Ann Minogue recently criticised construction’s “Neanderthal” attitude to legal reform. She pointed to an editorial comment in a law letter that urged parties to exclude from industry contracts legislation protecting the rights of third parties. This is the editors’ response.
Sir: As editors of Construction Industry Law Letter, we read with dry amusement Ann Minogue’s piece on the Contract (Rights of Third Parties) Bill (28 May). For the record:
  • Minogue says that, but for the robust approach of the Lord Chancellor’s department, the history of this legislation would be as protracted as the Scheme for Construction Contracts. In fact, this legislation has been some eight or nine years in gestation, much longer than the consultation process of a year or so on the Scheme for Construction Contracts.

  • We do not seek to defend “the cascades of collateral warranties that flow in torrents down the construction industry supply chain”. Indeed, anything that reduces the amount of paperwork in the industry is a good thing.

    Our point is that occupiers and funders are unlikely to be content to rely on the bill as it stands, and are likely to continue to seek warranties. There is an irony here: an awful lot of warranties over the past years have had the name of Minogue’s firm on the bottom of the first page.

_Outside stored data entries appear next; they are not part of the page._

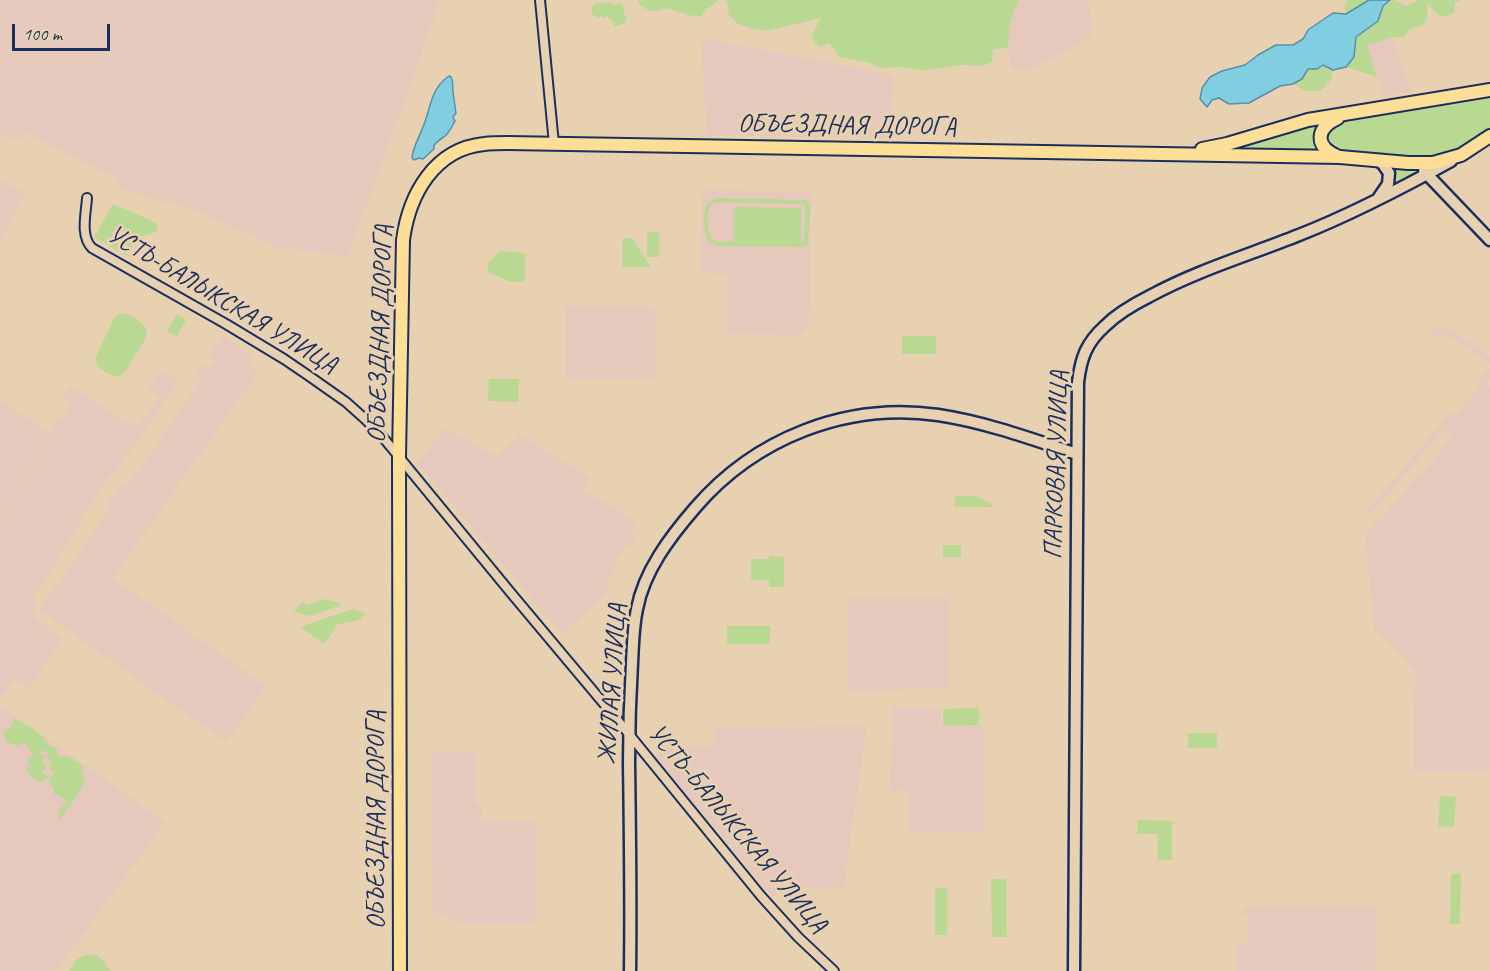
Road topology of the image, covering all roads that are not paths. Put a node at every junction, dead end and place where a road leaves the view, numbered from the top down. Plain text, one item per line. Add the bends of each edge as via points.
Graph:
1 (540, 0) edge
2 (1490, 90) edge
3 (1347, 113) junction
4 (1490, 136) edge
5 (554, 144) junction
6 (1178, 154) junction
7 (1461, 155) junction
8 (1340, 157) junction
9 (1376, 160) junction
10 (1408, 163) junction
11 (1428, 174) junction
12 (87, 198) dead end
13 (1377, 199) junction
14 (1490, 240) edge
15 (1077, 454) junction
16 (399, 457) junction
17 (629, 733) junction
18 (400, 971) edge
19 (630, 971) edge
20 (834, 971) edge
21 (1074, 971) edge

1 - 5 street
2 - 3 main road
3 - 6 main road
3 - 8 main road via 1329,121 1321,132 1326,149
4 - 7 main road
5 - 6 main road, ОБЪЕЗДНАЯ ДОРОГА
5 - 16 main road, ОБЪЕЗДНАЯ ДОРОГА via 484,144 464,148 436,166 413,200 403,240
6 - 8 main road
7 - 10 main road via 1433,163
7 - 11 main road, ПАРКОВАЯ УЛИЦА
8 - 9 main road
9 - 10 main road
9 - 13 main road via 1387,167 1390,178
10 - 11 main road
11 - 13 main road, ПАРКОВАЯ УЛИЦА
11 - 14 main road
12 - 16 street, УСТЬ-БАЛЫКСКАЯ УЛИЦА via 85,233 92,248 309,376 365,419
13 - 15 main road, ПАРКОВАЯ УЛИЦА via 1301,235 1178,282 1140,301 1106,325 1089,343 1080,366
15 - 17 main road, ЖИЛАЯ УЛИЦА via 972,422 902,413 850,417 811,428 751,458 704,498 649,573 634,624
15 - 21 main road, ПАРКОВАЯ УЛИЦА
16 - 17 street, УСТЬ-БАЛЫКСКАЯ УЛИЦА
16 - 18 main road, ОБЪЕЗДНАЯ ДОРОГА
17 - 19 main road, ЖИЛАЯ УЛИЦА
17 - 20 street, УСТЬ-БАЛЫКСКАЯ УЛИЦА via 765,900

  • Minogue says that the bill allows the parties to craft the terms of the benefit to be conferred on third parties. That is no doubt true, but if parties are going to do anything much more sophisticated than excluding the bill altogether, they are going to need a legal input. Is it really moving forward in a way helpful to the industry if, every time anybody wants to make contractual arrangements, they have to turn to their lawyers for the appropriate words? It would make much more sense for the law to provide sensible commercial solutions for parties that enter their arrangements in good commercial faith and without the need for lawyers at their elbows.

  • Minogue acknowledges that clause 2 is “difficult”. Clause 2, as presently drafted, is worse than just difficult, since it potentially requires the parties to make an application to the High Court if the circumstances are such that they want to vary the arrangements they have made themselves.

    Faced with that risk, parties can either put in one line excluding the bill altogether, or go to their lawyers and try to work out how that trip to the court could otherwise be avoided. Of course, parties would be well advised to exclude the bill in such circumstances.

    There is an irony here: an awful lot of warranties over the past years have had the name of Minogue’s firm on the bottom of the first page

    As matters currently stand (the bill reached the report stage in the House of Lords on 27 May), the Lord Chancellor has confirmed that it is not the intent of the bill to impact on a contractual right to vary the works within the context of construction contracts. The Lord Chancellor is considering an alteration to the explanatory notes to give comfort to the construction industry. That comfort is likely to be less than complete.

  • Minogue refers to the “arcane doctrine of privity”. In the context of contracting parties within construction, what is wrong with the commercial certainty and clarity that contractual privity provides? Following the bill, parties will not know with certainty whom they may have to deal with in the future.

  • We do not accept that the bill, which is not in any way tuned to the needs of the construction industry, can be regarded as “hugely helpful”. In particular, we fail to see how the bill will do anything other than increase speculative litigation.
What is needed, we suggest, is a much more comprehensive and focused approach. For years, the construction industry has suffered from a lack of the properly codified construction law that would remove the legal uncertainties that recur time and time again.

Such a construction act could provide a code on matters such as extension of time, determination and so on, and would replace the tortuous liability for defects with third-party protection. Such an approach would leave the industry to get on with tackling its real management objectives, and would provide an answer to the ever-increasing number and length of contracts.

Now that really would be a constructive thing to do.